# ASSIGNMENT:
For this exercise, copy the data exactly and omit any images.

Segment Start: DATA RECORDS

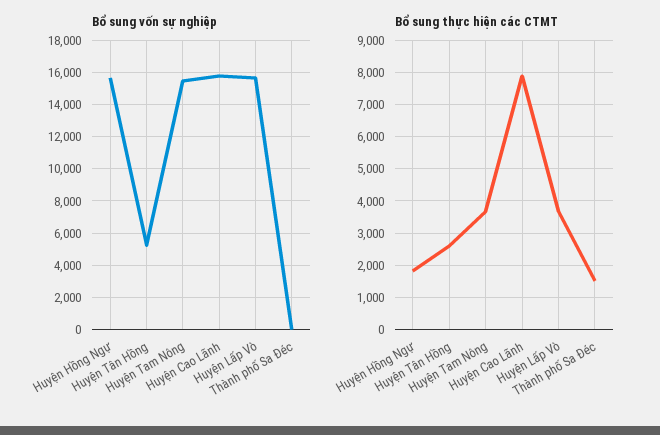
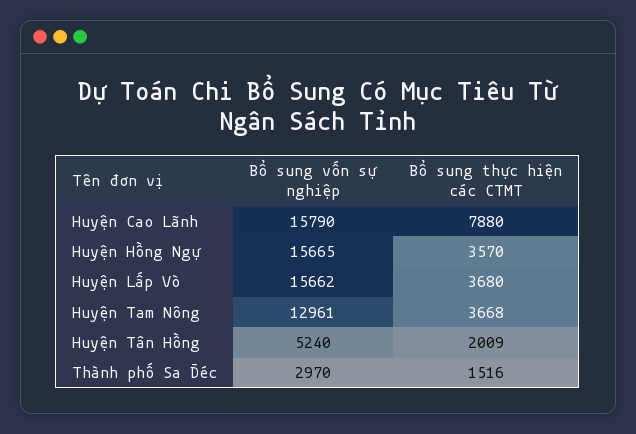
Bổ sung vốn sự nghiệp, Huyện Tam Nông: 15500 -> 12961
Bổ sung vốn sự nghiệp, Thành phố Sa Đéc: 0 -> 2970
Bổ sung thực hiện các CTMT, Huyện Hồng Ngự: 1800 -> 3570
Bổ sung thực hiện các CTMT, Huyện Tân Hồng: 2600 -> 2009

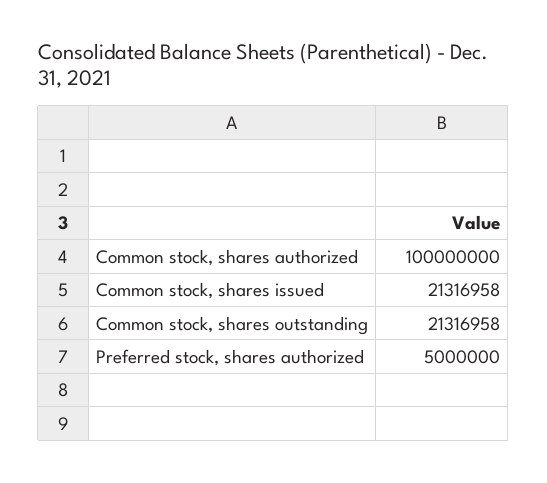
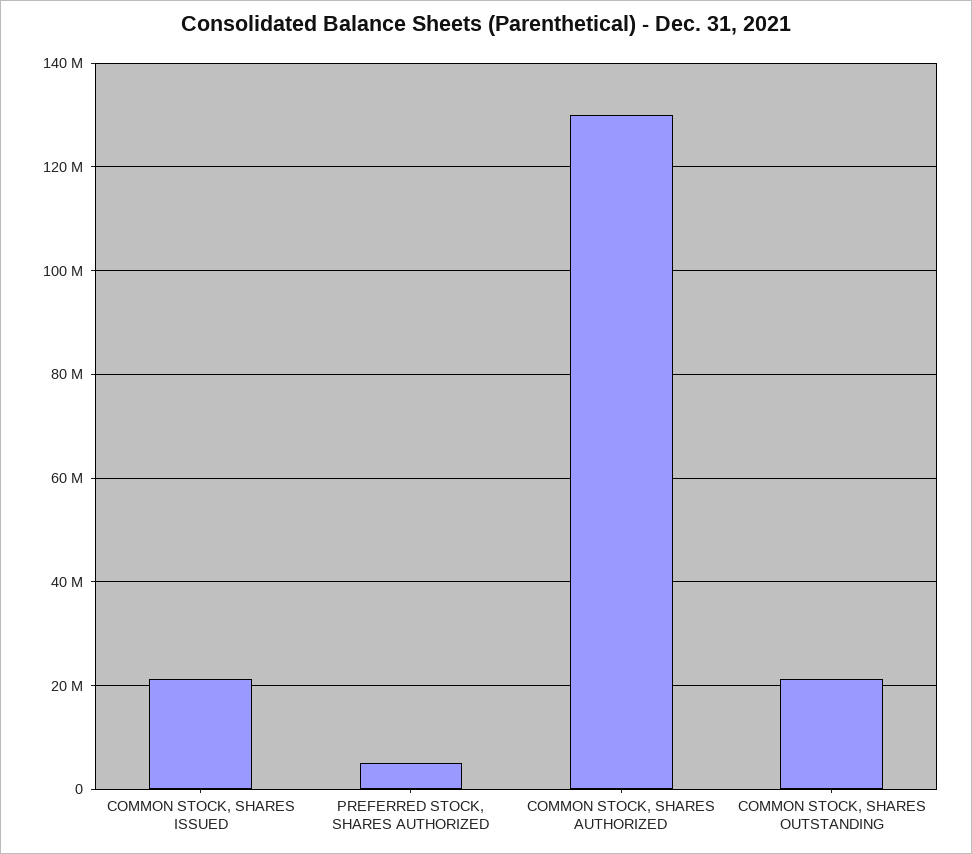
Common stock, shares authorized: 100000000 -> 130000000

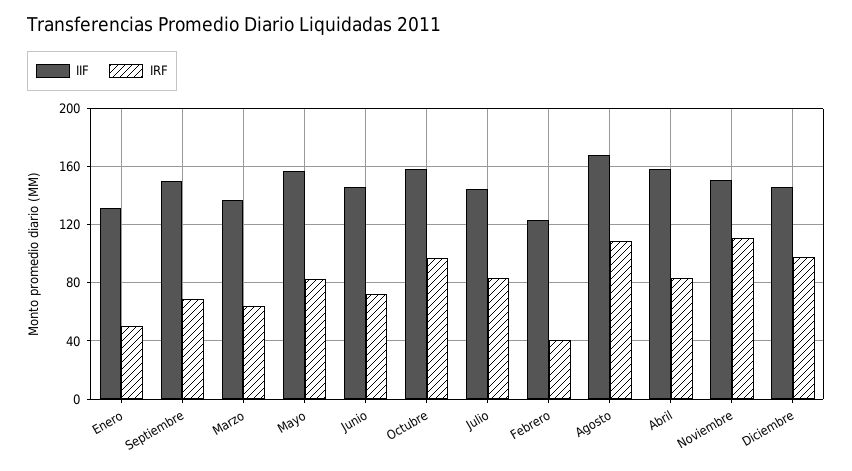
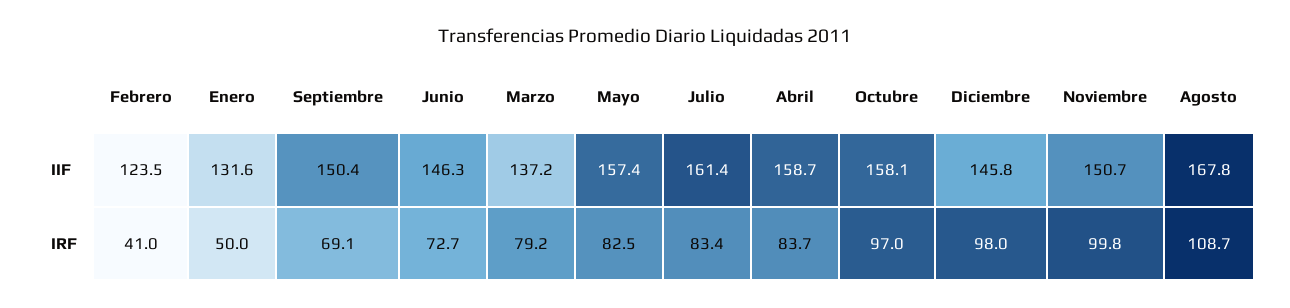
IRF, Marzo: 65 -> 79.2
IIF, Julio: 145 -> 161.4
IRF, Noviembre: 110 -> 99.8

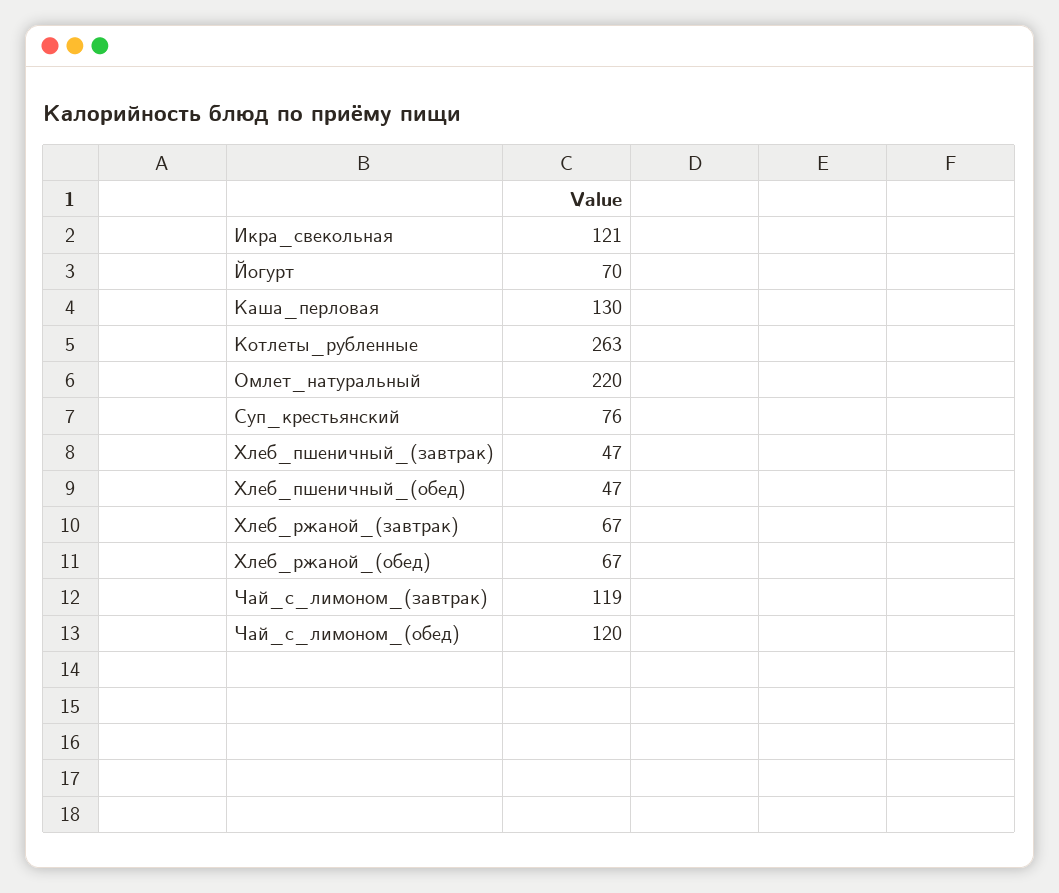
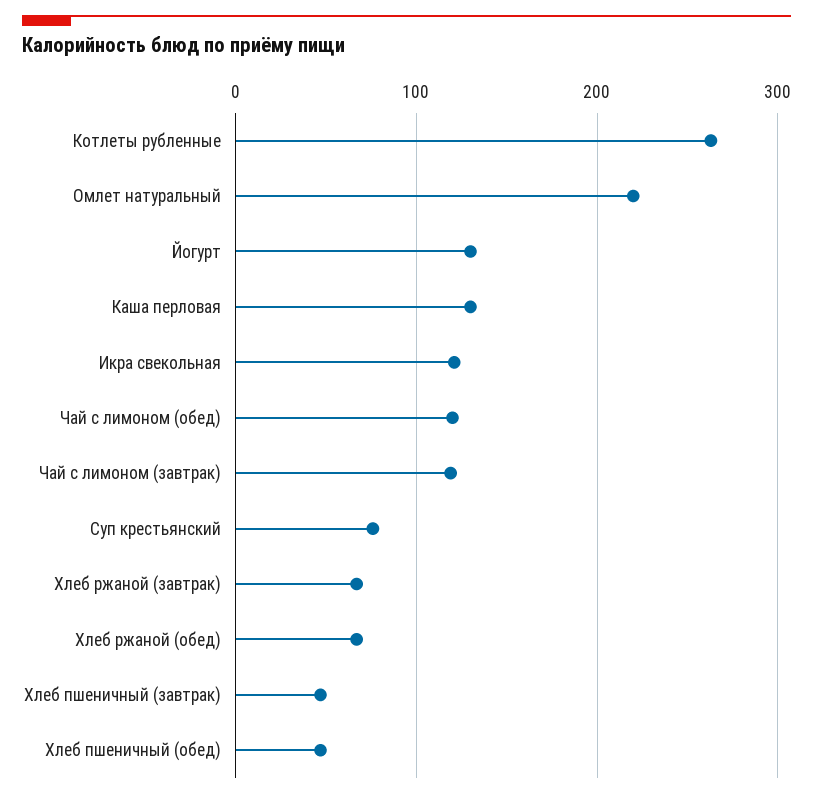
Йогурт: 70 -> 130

Segment End: DATA RECORDS

# RESPONSE TO THE TASK:
Bổ sung vốn sự nghiệp, Huyện Tam Nông: 15500 -> 12961
Bổ sung vốn sự nghiệp, Thành phố Sa Đéc: 0 -> 2970
Bổ sung thực hiện các CTMT, Huyện Hồng Ngự: 1800 -> 3570
Bổ sung thực hiện các CTMT, Huyện Tân Hồng: 2600 -> 2009

Common stock, shares authorized: 100000000 -> 130000000

IRF, Marzo: 65 -> 79.2
IIF, Julio: 145 -> 161.4
IRF, Noviembre: 110 -> 99.8

Йогурт: 70 -> 130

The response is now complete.